Sex is something that the women in Arlington Park don't have, by and large. They have husbands and children by them, so they must, at some point, have engaged in the act, but otherwise they are almost holy in their celibacy. Solly Keir-Leigh's husband is almost always away on business and in his absence, and in the face of her three (soon to be four) children, she takes refuge in the sensual exoticism of her Italian lodger, Paola. As Nic intimates, Paola is everything Solly is not: stylish, mysterious and uncomprimising in matters of independence, she even has a son, but has left him behind in Italy with her ex-husband. In keeping with the cloistered traditions of Arlington Park, their relationship is not sexual or erotic, but it is both sensual and yearning. Solly is fatally attracted to Paola's self-possession, and also to her actual possessions, which seem to represent something she has failed to attain:
She looked in Paola's pink satin washbag and found make-up in heavy black enammelled cases, and a foil packet of contraceptive pills. She opened one of the drawers and took out lace garments, things with buttons and ribbons, a garter belt and a long, fine, gossamer-like pair of stockings... She felt a terrible pain at the sight of these things. What were her threadbare jeans and her string of beads compared to this? They were the abortion, the pitiful remnant of her femininity. She felt she had nothing - nothing... She felt like a machine, like an animal.
It is this animal despair, this incredible rage of wanting-something-more that rings so clearly and truthfully throughout Arlington Park. It is the threat of the ordinary and the violence of the everyday that strikes it major chord. Admittedly, it is a novel that has been written before, many times, and Nic is right to point out its fidelity to the topos of repressed suburbia, but I think Cusk does it exceptionally well. It is so wilfull and passionate about women's lives.
I have only one final qualm. The lives of five 'friends', in a single day, with a dinner party at the end?

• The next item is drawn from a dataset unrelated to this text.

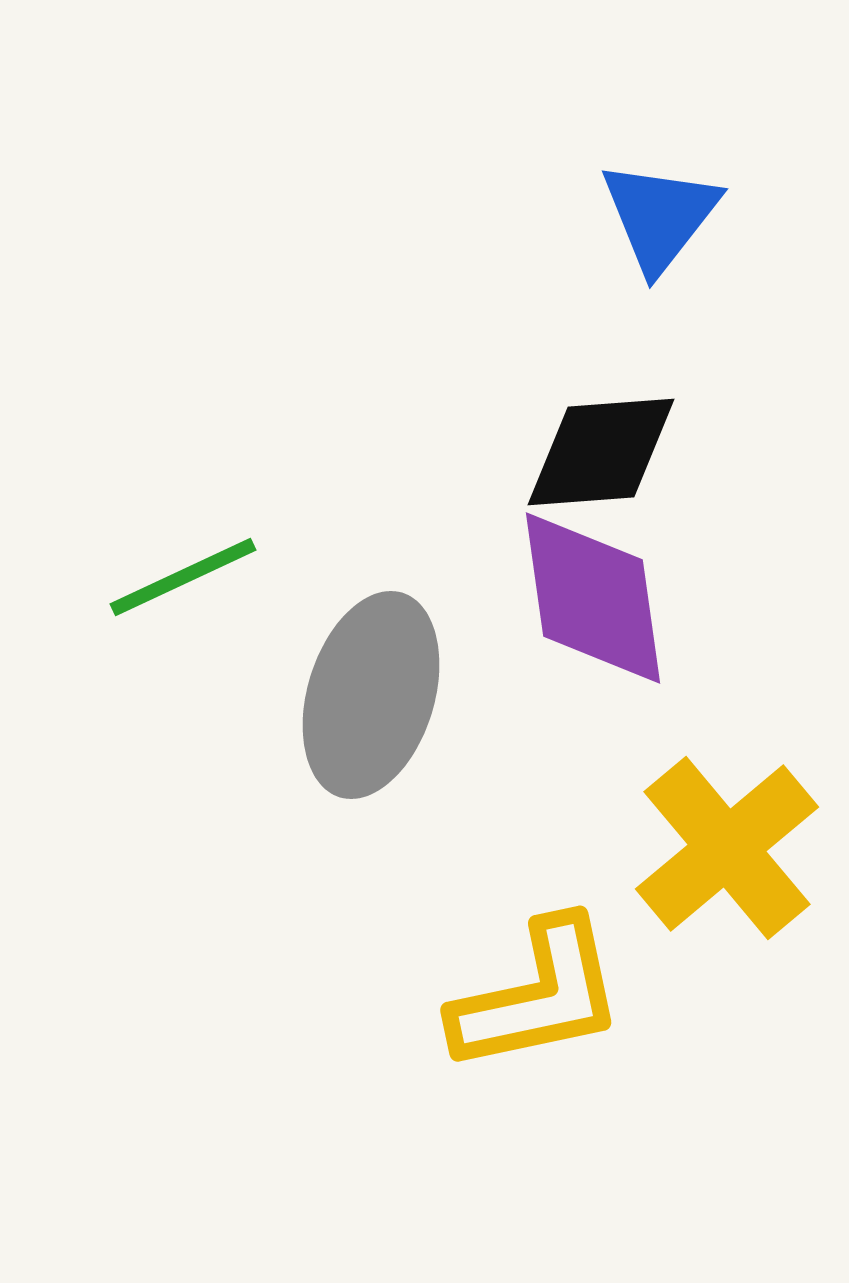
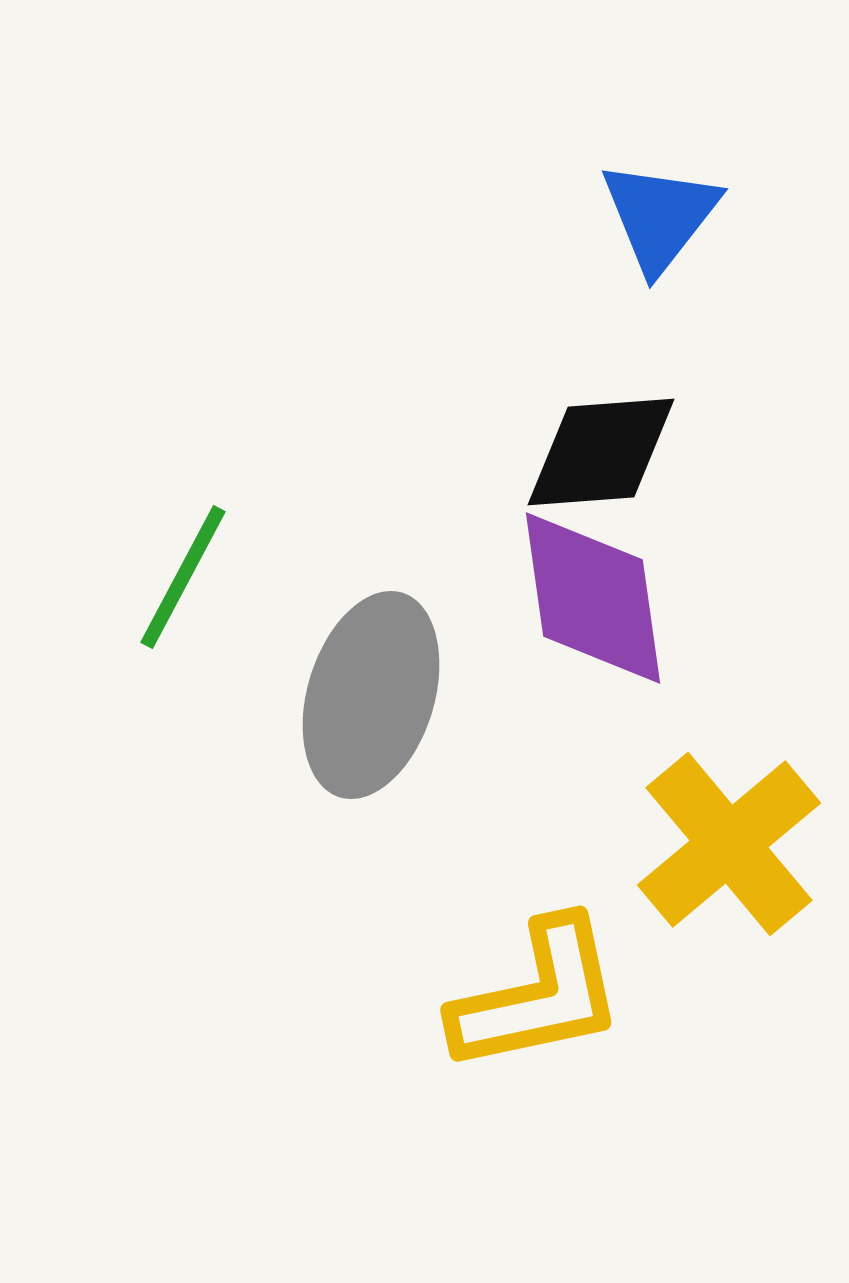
green line: rotated 37 degrees counterclockwise
yellow cross: moved 2 px right, 4 px up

Arlington Park's homage to Mrs Dalloway is unmistakable, although its narrative structure has more in common with To the Lighthouse and Cusk makes several cosmetic allusions to Orlando (most especially the pair of swans that Juliet sees 'rising from the dark folds, rising from the trees', both exultant with hope and forbidding in their majesty, at the end of one of her chapters - the same 'omen' marks the ending of Orlando). I'm not entirely sure how I feel about this annexation of Virginia Woolf's cadences. On the one hand, I'm inclined to think it limiting and over-ambitious: Woolf already has the market cornered as regards her brand of the semiotics of interiority. Cusk would do better to make her own way, descriptively and structurally - Arlington Park walks a fine line between rip-off and variation. On the other, I recognise the richness and relevance of Woolf's approach to character - its intensity and scrupulousness, the way it tightly adheres to the e mundane while evoking the otherworldly - and I admire Cusk's audacity in seeking to replicate it. I also think that Woolf would have approved of the subject matter and of its trajectory because, like her greatest novels, it is both parochial and, yet, not. It is chokingly claustrophobic and particular (I think immediately of Woolf's Between the Acts), but widely relevant in touching a well-spring of anxiety about the vacuous, selfish and status-driven nature of middle-class British culture.
It is no shame to write a fiction about what is essential and relevant to its intended audience, nor to write a novel with precedent, so long as you do it well and with feeling. Cusk succeeds in both regards. I wouldn't be at all disappointed to see Arlington Park win.